Philippe Meirieu est chercheur, militant de la pédagogie et professeur honoraire à l’université Lumière-Lyon-II. Il a publié en 2021 « Dictionnaire inattendu de pédagogie » (ESF Ed.). Son dernier ouvrage, paru an août, est un livre d’entretiens avec Abdennour Bidar « Grandir en humanité -Libres propos sur l’école et l’éducation » (Ed. Autrement).

FsC 484 Philippe Meirieu©DR

Quelles sont les causes de la crise d'attractivité de la profession ? 

Elle s’inscrit dans un contexte général de crise des métiers de la relation. L’idéologie néolibérale leur a imposé, en effet, le paradigme de « l’efficacité », avec une « obligation de résultats » purement quantitative et un contrôle technocratique sur la base de procédures homogènes. Or, c’est incompatible avec des professions où l’on affronte quotidiennement des situations complexes et où l’on doit faire preuve, en permanence, de patience et d’inventivité. Les humains ne se fabriquent pas comme des objets : ce sont des êtres libres avec qui l’on chemine et cette aventure ne peut être enfermée dans aucune « grille », aussi sophistiquée soit-elle. S’ajoute à cela, pour l’enseignement, une formation initiale sabordée et une formation continue sinistrée, une gestion autoritariste des relations avec les personnes et les organisations professionnelles, et une reconnaissance salariale dramatiquement basse au regard du coût de la vie et des difficultés de logement. Mais tout cela converge : il y a eu, de la part du pouvoir, un vrai dédain pour celles et ceux qui ont en main l’avenir de nos enfants et notre avenir commun. Comment s’étonner, alors, que le métier perde son sens ?

A-t-on besoin d'autonomie dans les écoles ? 

Oui, les enseignants ont besoin d’une véritable liberté pédagogique et les équipes ont besoin de pouvoir porter librement des projets collectifs. Mais, on peut concevoir l’autonomie comme une manière d’encourager le travail des équipes dans un service public solidaire, piloté au niveau national par la volonté de mettre en œuvre un égal droit d’accès à l’éducation… ou bien la concevoir comme une façon de stimuler la concurrence entre des directeurs et directrices d’école qui cherchent à recruter les collègues jugés les plus efficaces (ou plus conformes à la « pédagogie officielle »). Cette autonomie-là est catastrophique car elle creuse les écarts et encourage des formes plus ou moins avouées de séparatisme scolaire.

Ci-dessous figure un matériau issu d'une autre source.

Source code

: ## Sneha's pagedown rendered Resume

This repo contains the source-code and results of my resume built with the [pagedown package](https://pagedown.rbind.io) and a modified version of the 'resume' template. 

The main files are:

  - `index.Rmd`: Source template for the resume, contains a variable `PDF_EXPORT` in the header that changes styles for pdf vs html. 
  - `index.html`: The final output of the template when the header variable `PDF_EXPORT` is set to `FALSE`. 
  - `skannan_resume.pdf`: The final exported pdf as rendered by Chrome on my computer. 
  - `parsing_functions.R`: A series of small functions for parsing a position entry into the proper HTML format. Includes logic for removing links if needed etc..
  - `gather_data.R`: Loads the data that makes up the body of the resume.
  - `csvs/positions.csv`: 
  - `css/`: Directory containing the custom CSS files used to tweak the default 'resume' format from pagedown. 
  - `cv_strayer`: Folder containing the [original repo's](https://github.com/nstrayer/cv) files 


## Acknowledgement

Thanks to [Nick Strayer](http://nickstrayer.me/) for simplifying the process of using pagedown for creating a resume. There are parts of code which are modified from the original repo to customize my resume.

"L'école du futur", -généralisation de l'expérimentation marseillaise - va-t-elle creuser ou résorber les inégalités ? 

Nous assistons là à un dévoiement du projet constitutif de l’éducation prioritaire. Il ne s’agit plus de « donner plus et mieux à ceux qui ont moins », il s’agit de « donner plus à ceux qui prétendent faire déjà mieux et savent le faire savoir ». On passe donc d’une aide des écoles et des territoires en fonction de leurs besoins réels à une aide en fonction de la capacité de quelques personnes à exhiber des « projets innovants ». Résultat : on ne lutte plus contre les inégalités, mais on risque de les accroître. Quand il faudrait donner aux plus défavorisés les moyens de mieux lutter contre l’échec scolaire, on favorise les plus débrouillards qui ont déjà pu prendre des initiatives et qui savent les « vendre » à l’institution. Et quand cela s’accompagne d’un accroissement du pouvoir du directeur au détriment du collectif, il y a fort à parier que le service public évolue vers une juxtaposition de start-up scolaires en concurrence les unes avec les autres.

En quoi la poursuite de la centration sur les "fondamentaux" ne répond pas aux enjeux de la démocratie ? 

Tout dépend de ce que l’on entend par « fondamentaux ». S’il s’agit de savoirs purement procéduraux, d’habiletés comportementales dans les seuls domaines de la lecture et du calcul, dont la maîtrise relève de l’obéissance aux normes scolaires, il est clair que leur acquisition est subordonnée à la découverte préalable du sens des savoirs… ce qui les réserve, de fait, à celles et ceux qui ont trouvé leur panoplie de bon élève au pied de leur berceau. Les véritables fondamentaux renvoient, en réalité, à la construction d’un rapport aux savoirs qui intègre l’accès au plaisir d’apprendre, l’intériorisation de l’exigence de justesse, de précision et de vérité, la capacité à formaliser et transférer ce que l’on apprend. Et à cela toutes les disciplines peuvent et doivent contribuer.